L’hanno accusata di praticare il mestiere di arrangiarsi. La campagna di Merkel avrebbe sublimato la “smobilitazione asimmetrica”, cervellotica definizione che equivale a pronunciarsi il meno possibile su questioni controverse, e a far proprie molte posizioni altrui. Un’occupazione dello scenario politico che ha relegato alla marginalità anche il ministro degli Esteri Westerwelle, assurto alla cronaca soprattutto per le numerose gaffe, e il suo partito liberale, rimasto fuori dal parlamento nazionale per la prima volta. Se Merkel sia la leader “post-ideologica” del XXI secolo, o piuttosto il frutto del «fallimento collettivo» dell’elite politica denunciato da Habermas, è presto per dire. Interessa piuttosto comprendere come la sua azione influenzerà la proiezione internazionale della Germania per i prossimi anni.

In Europa, la Cancelliera ha marcato un indirizzo che sta facendo discepoli: le istituzioni di Bruxelles sono inadatte a prevenire nuove «tragedie greche»; meglio affidarsi a un più stretto coordinamento e controllo reciproco tra gli esecutivi nazionali, nella loro piena indipendenza. Un progetto per il futuro? Piuttosto l’ennesimo ripiegamento dovuto alla scarsa volontà di lavorare a un aggiornamento dell’architettura comunitaria. Quanto alle ricette contingenti, la fedeltà all’Ue e alla moneta unica si coniuga con la rigidità delle ricette tedesche: la crisi è figlia del debito pubblico e dalla sua riduzione a ogni costo dipende la ripresa dei partner. A poco è valsa l’evidenza che tale regola d’oro tarda a luccicare: pressoché ovunque ai tagli crescenti è corrisposto un crollo del Pil, che allontana ulteriormente l’obiettivo ed esige enormi tributi sociali . Una politica lungimirante? I dati di inizio 2013 mostrano che gli affari tedeschi col mondo extraeuropeo faticano a compensare le ingenti perdite verso gli impoveriti corregionali. Tralasciando il rischio che un’Ue sottoposta a simili sollecitazioni voli in pezzi a ogni momento, non è forse un’immagine di perenne debolezza europea che una siffatta leadership “negativa” tedesca trasmette al resto del mondo?
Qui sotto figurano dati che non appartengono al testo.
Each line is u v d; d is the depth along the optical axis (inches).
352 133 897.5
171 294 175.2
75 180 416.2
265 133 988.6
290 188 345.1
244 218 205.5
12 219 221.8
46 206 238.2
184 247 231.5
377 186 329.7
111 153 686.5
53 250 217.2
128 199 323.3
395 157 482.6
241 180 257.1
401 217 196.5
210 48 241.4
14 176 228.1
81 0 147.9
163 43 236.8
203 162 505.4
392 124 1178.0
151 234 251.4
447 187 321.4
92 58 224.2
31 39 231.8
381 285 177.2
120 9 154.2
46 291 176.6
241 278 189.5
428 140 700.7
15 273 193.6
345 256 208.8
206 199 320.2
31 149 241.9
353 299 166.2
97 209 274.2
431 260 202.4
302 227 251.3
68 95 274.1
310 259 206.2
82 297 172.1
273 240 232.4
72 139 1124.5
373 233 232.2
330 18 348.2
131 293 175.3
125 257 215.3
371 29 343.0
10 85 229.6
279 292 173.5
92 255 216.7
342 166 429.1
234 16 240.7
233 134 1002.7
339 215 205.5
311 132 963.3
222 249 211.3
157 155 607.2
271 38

Si guardi ai rapporti con la Cina: un anno fa Merkel tornava dall’ennesima visita a Pechino brandendo contratti per cinque miliardi di euro, ma anche gravata da critiche per le mancate rassicurazioni sul rispetto delle regole in materia di trasparenza e proprietà intellettuale e di accesso al mercato cinese, e per aver glissato sul rispetto dei diritti umani. Appare ormai chiaro che le avance di Pechino per una partnership strategica con l’Europa segnalano il desiderio di rafforzare la struttura multipolare del sistema internazionale, riducendo in termini relativi la preponderanza statunitense. Una sfida che necessiterebbe urgentemente di un contributo politico e intellettuale collettivo del Vecchio Continente, cui né il pragmatismo della Cancelliera né l’unilateralità del suo approccio sembrano consoni.

Nel frattempo, a ridosso delle elezioni la Cancelliera ha ammonito Russia e ancora Cina per la loro opposizione a una risoluzione congiunta delle Nazioni Unite in favore di un intervento in Siria. La Germania si allinea dunque al fronte europeo franco-britannico? Cautela: Berlino prenderà parte soltanto a iniziative espressamente autorizzate da Onu, Nato, o Ue (e che differenze questo implicherebbe!). Parole definitive? La Cancelliera si è affrettata ad aggiungere sabato che al momento una partecipazione della Bundeswehr «non è in questione». Ravvedimento pacifista? Piuttosto consultazione tempestiva dei sondaggi di venerdì scorso, che davano sei elettori su dieci fermamente contrari a qualunque offensiva; linea sposata poche ore prima dal rivale socialdemocratico Steinbrück.

Per il momento il pragmatismo ha garantito una sfavillante vittoria elettorale. Ma che l’improvvisazione e la scarsa assunzione di responsabilità possano contribuire al risollevamento dell’Europa e al futuro benessere tedesco, è lecito dubitare. La Germania sembra piuttosto ricadere in un vecchio stereotipo che la voleva «gigante economico e nano politico». Una Guerra Fredda fa, appunto.